Bunga turun dan berjalan perlahan ke dalam restoran. Tidak banyak perubahan yang tampak dari bangunan restoran, semuanya tampak hampir masih sama.
Bunga menaiki beberapa anak tangga lalu mendorong pintu masuk. Tak banyak pengunjung pada malam itu, sehingga masih banyak meja yang kosong. Mungkin karena sudah lewat jam makan malam juga.
Bunga berjalan lurus menuju meja yang berada di pojokan ruangan. Namun ketika ia sedang berjalan, seseorang menghadang jalannya.
Degh
"Bunga," panggil orang itu.
Bunga diam memaku. Sama sekali tidak ada dalam bayangannya akan bertemu dengan pria yang ada di depannya saat ini.
"Bisa kita bicara sebentar?" pinta pria itu.
"Tidak ada yang perlu kita bicarakan lagi!" tegas Bunga.
"Ada! Please, hanya sebentar saja," ucap pria itu.
Bunga tampak berpikir sejenak sebelumnya akhirnya mengangguk dan berjalan terlebih dahulu menuju meja yang sejak awal menjadi tujuannya. Dibelakangnya disusul oeh pria tadi.
Kini mereka duduk bersebrangan. Pelayan pun datang menannyakan pesanan mereka. Bunga hanya memesan lemon jus, karena nafsu makannya kembali buyar setelah bertemu pria ini.

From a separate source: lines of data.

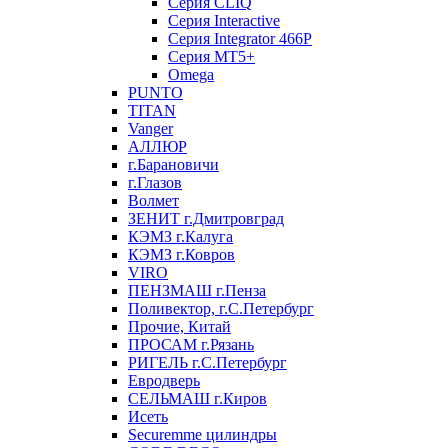
Серия CLIQ
Серия Interactive
Серия Integrator 466P
Серия MT5+
Omega
PUNTO
TITAN
Vanger
АЛЛЮР
г.Барановичи
г.Глазов
Волмет
ЗЕНИТ г.Дмитровград
КЭМЗ г.Калуга
КЭМЗ г.Ковров
VIRO
ПЕНЗМАШ г.Пенза
Поливектор, г.С.Петербург
Прочие, Китай
ПРОСАМ г.Рязань
РИГЕЛЬ г.С.Петербург
Евродверь
СЕЛЬМАШ г.Киров
Исеть
Securemme цилиндры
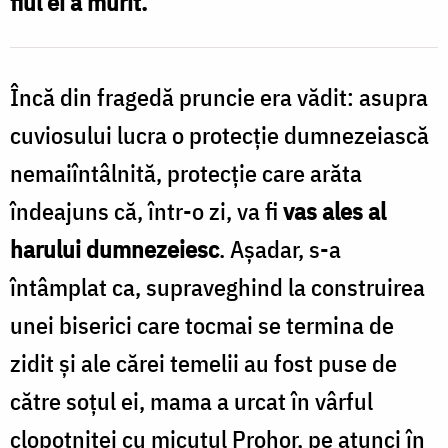
fiul ei a murit.
ori
salvat
de
Încă din fragedă pruncie era vădit: asupra
la
cuviosului lucra o protecţie dumnezeiască
moarte
nemaiîntâlnită, protecţie care arăta
în
îndeajuns că, într-o zi, va fi
vas ales al
copilăria
harului dumnezeiesc
. Aşadar, s-a
sa
întâmplat ca, supraveghind la construirea
/
unei biserici care tocmai se termina de
Foto:
zidit și ale cărei temelii au fost puse de
Oana
către soţul ei, mama a urcat în vârful
Nechifor
clopotniţei cu micuţul Prohor, pe atunci în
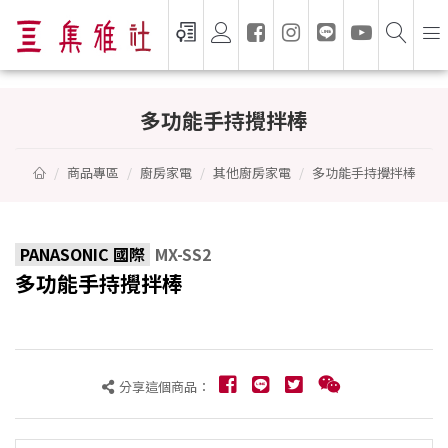
多功能手持攪拌棒 - PANASONIC 國際
多功能手持攪拌棒
商品專區
廚房家電
其他廚房家電
多功能手持攪拌棒
PANASONIC 國際
MX-SS2
多功能手持攪拌棒
分享這個商品：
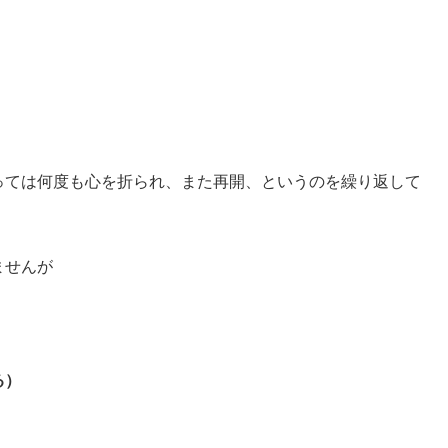
っては何度も心を折られ、また再開、というのを繰り返して
ませんが
る）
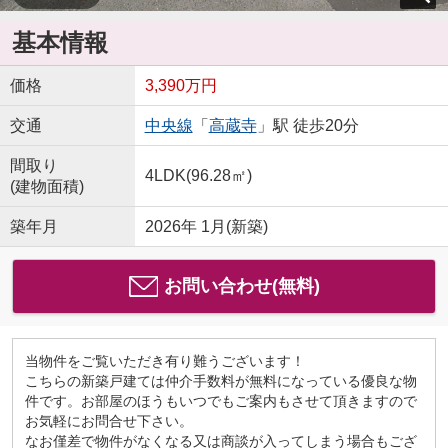
基本情報
価格
3,390万円
交通
中央線
「
高蔵寺
」駅 徒歩20分
間取り
4LDK(96.28㎡)
(建物面積)
築年月
2026年 1月(新築)
お問い合わせ(無料)
当物件をご覧いただき有り難うございます！
こちらの新築戸建ては仲介手数料が無料になっている優良な物
件です。お部屋のほうもいつでもご案内もさせて頂きますので
お気軽にお問合せ下さい。
なお僅差で物件がなくなる又は商談が入ってしまう場合もござ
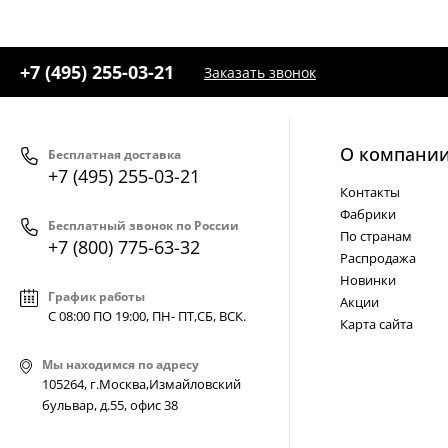
+7 (495) 255-03-21
Заказать звонок
О компани
Бесплатная доставка
+7 (495) 255-03-21
Контакты
Фабрики
Бесплатный звонок по России
По странам
+7 (800) 775-63-32
Распродажа
Новинки
График работы
Акции
С 08:00 ПО 19:00, ПН- ПТ,
СБ, ВСК
.
Карта сайта
Мы находимся по адресу
105264, г.Москва,Измайловский
бульвар, д.55, офис 38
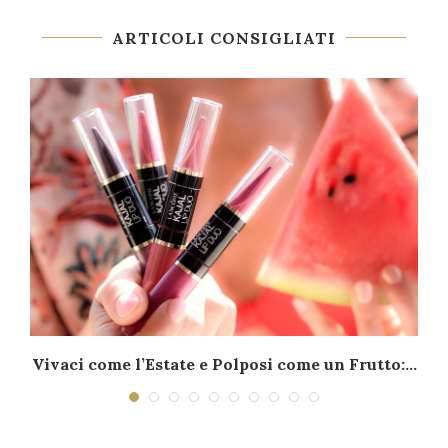
ARTICOLI CONSIGLIATI
–
Vivaci come l’Estate e Polposi come un Frutto:...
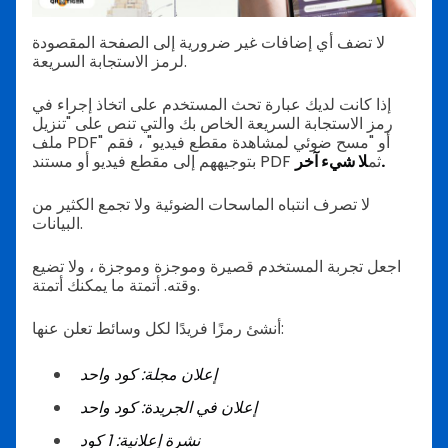
لا تضف أي إضافات غير ضرورية إلى الصفحة المقصودة
لرمز الاستجابة السريعة.
إذا كانت لديك عبارة تحث المستخدم على اتخاذ إجراء في
رمز الاستجابة السريعة الخاص بك والتي تنص على "تنزيل
ملف PDF" أو "مسح ضوئي لمشاهدة مقطع فيديو" ، فقم
لا شيء آخر.
بتوجيههم إلى مقطع فيديو أو مستند PDF ثم
لا تصرف انتباه الماسحات الضوئية ولا تجمع الكثير من
البيانات.
اجعل تجربة المستخدم قصيرة وموجزة وموجزة ، ولا تضيع
وقته. أتمتة ما يمكنك أتمتة.
أنشئ رمزًا فريدًا لكل وسائط تعلن عنها:
إعلان مجلة: كود واحد
إعلان في الجريدة: كود واحد
نشرة إعلانية: 1 كود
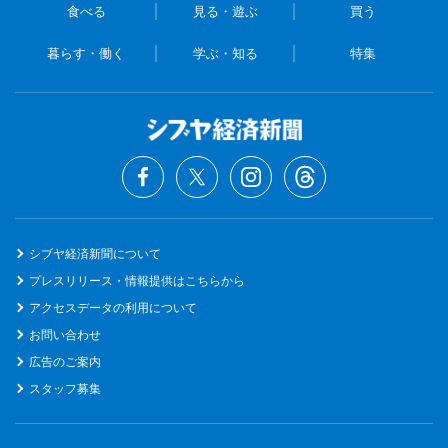
食べる
見る・遊ぶ
買う
暮らす・働く
学ぶ・知る
特集
シブヤ経済新聞について
プレスリリース・情報提供はこちらから
アクセスデータの利用について
お問い合わせ
広告のご案内
スタッフ募集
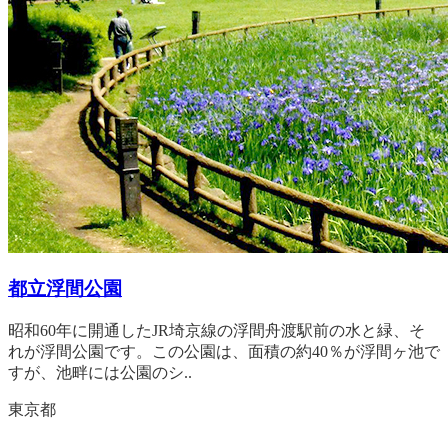
都立浮間公園
昭和60年に開通したJR埼京線の浮間舟渡駅前の水と緑、そ
れが浮間公園です。この公園は、面積の約40％が浮間ヶ池で
すが、池畔には公園のシ..
東京都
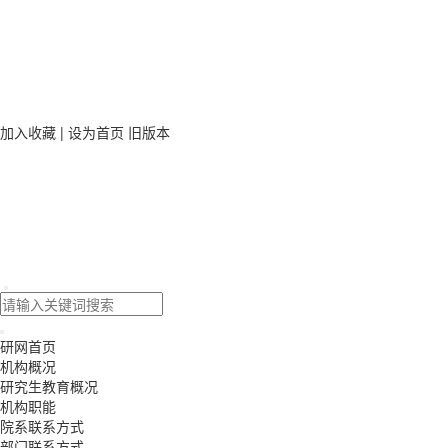
加入收藏
|
设为首页
旧版本
研网首页
机构概况
研究生教育概况
机构职能
院系联系方式
部门联系方式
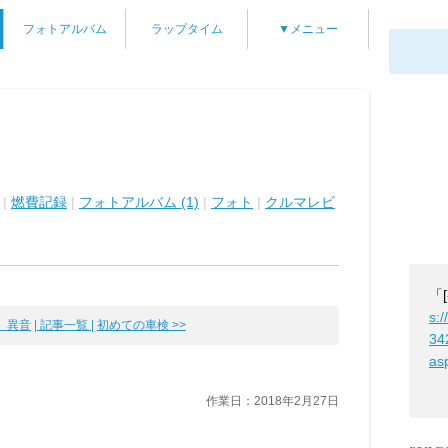
フォトアルバム
ラップタイム
▼メニュー
|
燃費記録
|
フォトアルバム (1)
|
フォト
|
クルマレビ
「
s:/
 異音
| 記事一覧 |
初めての車検 >>
34
as
作業日：2018年2月27日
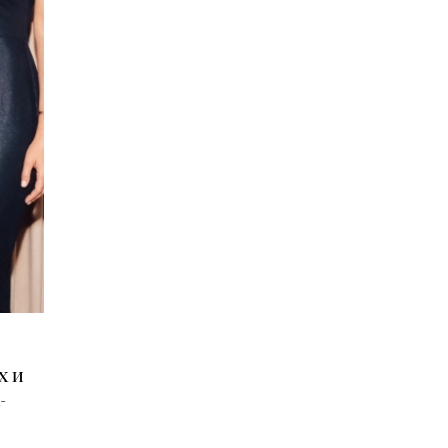
х и
-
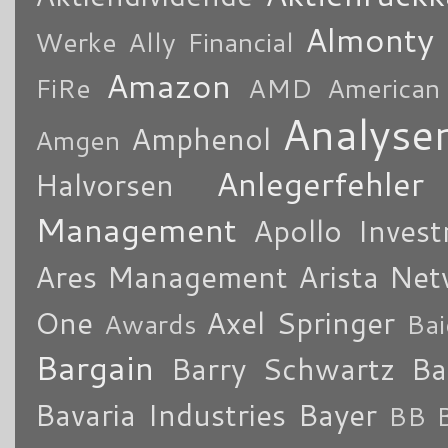
Almonty
Werke
Ally Financial
Amazon
FiRe
AMD
American
Analyse
Amphenol
Amgen
Anlegerfehler
Halvorsen
Management
Apollo Inves
Ares Management
Arista Ne
One
Axel Springer
Awards
Bai
Bargain
Barry Schwartz
Ba
Bavaria Industries
Bayer
BB B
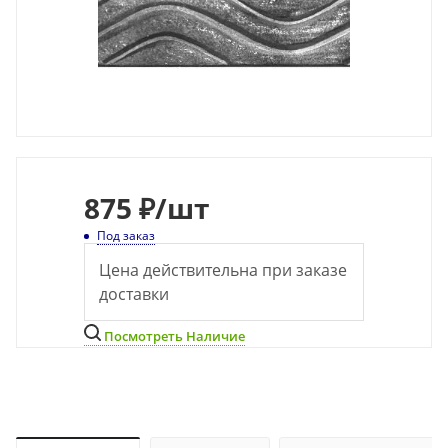
875
₽
/шт
Под заказ
Цена действительна при заказе
доставки
Посмотреть Наличие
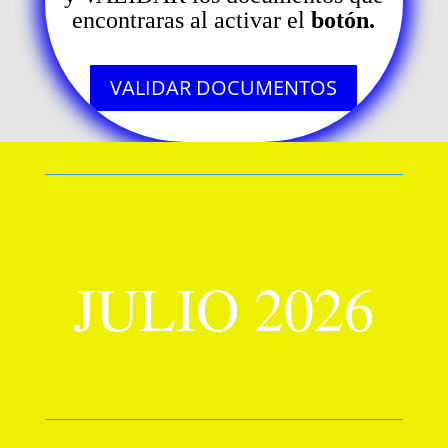
encontraras al activar el
botón.
VALIDAR DOCUMENTOS
JULIO 2026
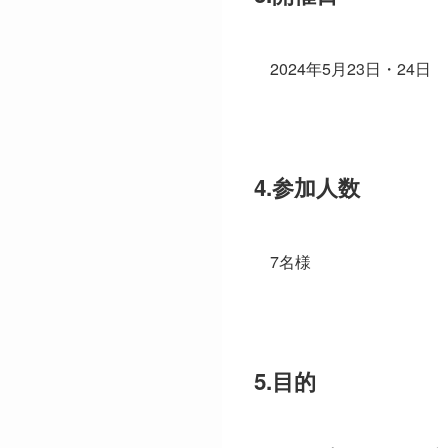
2024年5月23日・24日
4.参加人数
7名様
5.目的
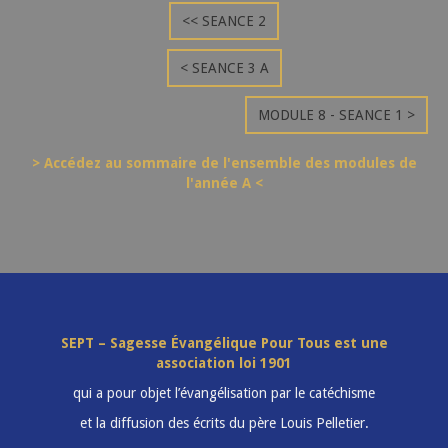
<< SEANCE 2
< SEANCE 3 A
MODULE 8 - SEANCE 1 >
> Accédez au sommaire de l'ensemble des modules de
l'année A <
SEPT – Sagesse Évangélique Pour Tous est une
association loi 1901
qui a pour objet l’évangélisation par le catéchisme
et la diffusion des écrits du père Louis Pelletier.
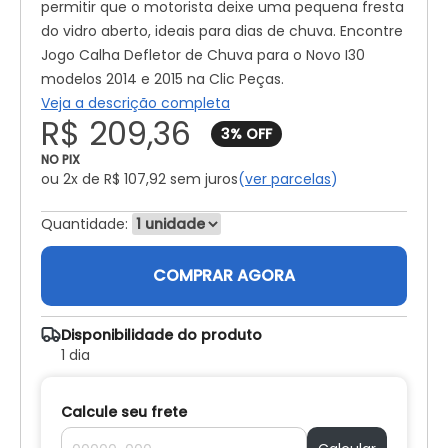
permitir que o motorista deixe uma pequena fresta
do vidro aberto, ideais para dias de chuva. Encontre
Jogo Calha Defletor de Chuva para o Novo I30
modelos 2014 e 2015 na Clic Peças.
Veja a descrição completa
R$ 209,36
NO PIX
2x de R$ 107,92
sem juros
(
ver parcelas
)
Quantidade:
COMPRAR AGORA
Disponibilidade do produto
1 dia
Calcule seu frete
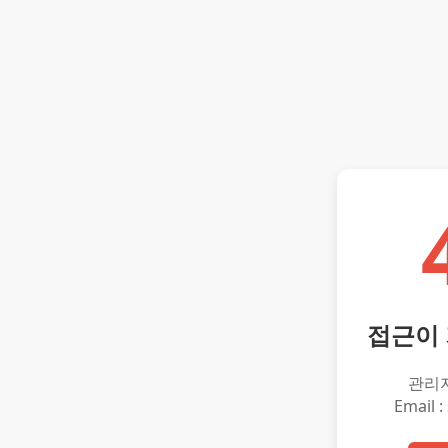
접근이
관리
Email :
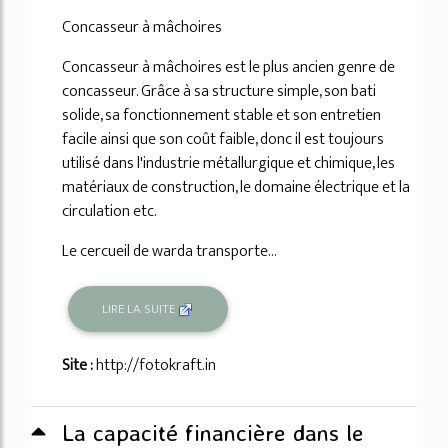
53%
Concasseur à mâchoires
Concasseur à mâchoires est le plus ancien genre de
concasseur. Grâce à sa structure simple, son bati
solide, sa fonctionnement stable et son entretien
facile ainsi que son coût faible, donc il est toujours
utilisé dans l'industrie métallurgique et chimique, les
matériaux de construction, le domaine électrique et la
circulation etc.
Le cercueil de warda transporte...
LIRE LA SUITE
Site :
http://fotokraft.in
La capacité financière dans le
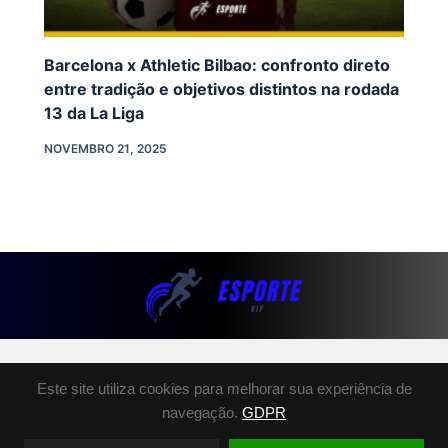
Barcelona x Athletic Bilbao: confronto direto
entre tradição e objetivos distintos na rodada
13 da La Liga
NOVEMBRO 21, 2025
SOBRE NÓS
Este site utiliza cookies para melhorar sua experiência de
POLÍTICA DE PRIVACIDADE
navegação.
GDPR
TERMOS E CONDIÇÕES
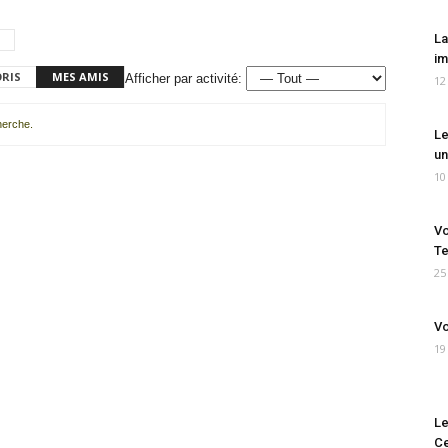
La
im
ORIS
MES AMIS
Afficher par activité:
12
cherche.
Le
un
10
Vo
Te
25
Vo
19
Le
Ce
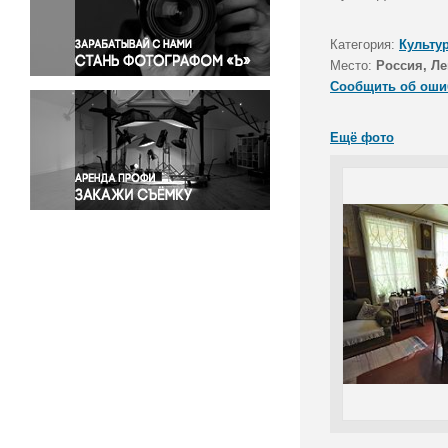
Правосудие
Происшествия и конфликты
Категория:
Культу
Религия
Место:
Россия, Ле
Сообщить об оши
Светская жизнь
Спорт
Ещё фото
Экология
Экономика и бизнес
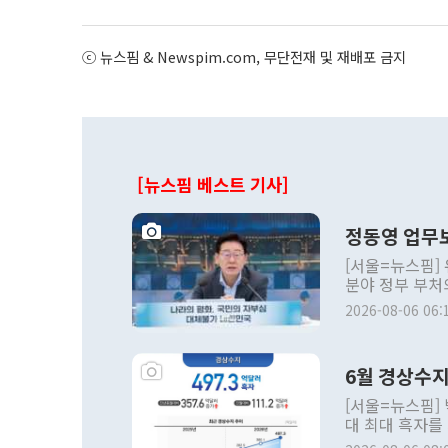
ⓒ 뉴스핌 & Newspim.com, 무단전재 및 재배포 금지
[뉴스핌 베스트 기사]
정동영 업무
[서울=뉴스핌]
분야 정부 부처
발전 구상'과 
2026-08-06 06:
6월 경상수지
[서울=뉴스핌]
대 최대 흑자를
월간 상품수출이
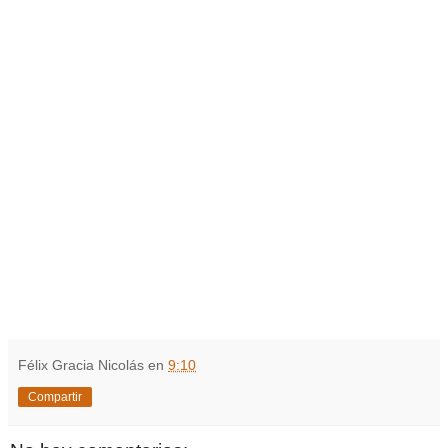
Félix Gracia Nicolás
en
9:10
Compartir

"Mau apa kamu, Malik?" tanya Bunga. Ya, siapa lagi yang membuat nafsu makan Bunga hilang kalau bukan pria yang sudah membuatnya terlalu sakit yang berada di depannya saat ini.
"Aku mau minta maaf, Bunga. Aku tau aku salah," ucap Malik sambil menundukkan kepalanya.
"Lalu?" tanya Bunga dengan nada datar.
"Aku tidak banyak berharap kalau kamu mau memaafkan aku. Tapi sungguh, aku terpaksa menikahinya."
"Terpaksa? Padahal dia sudah hamil anak kamu?" tanya Bunga dengan tersenyum remeh. "Setelah kamu melamarku malam itu, lalu kamu menidurinya? Pria macam apa yang ada di depan aku ini."
"Maaf. Tapi sungguh, aku tidak sengaja. Kami berdua dalam pengaruh alkohol pada malam itu," jelas Malik.
Bunga yang mendengarkan pengakuan Malik langsung memejamkan matanya. Sakit. Dadanya langsung terasa sesak. Kemudian Bunga kembali membuka matanya dan menatap tajam ke arah Malik yang masih menundukkan kepalanya.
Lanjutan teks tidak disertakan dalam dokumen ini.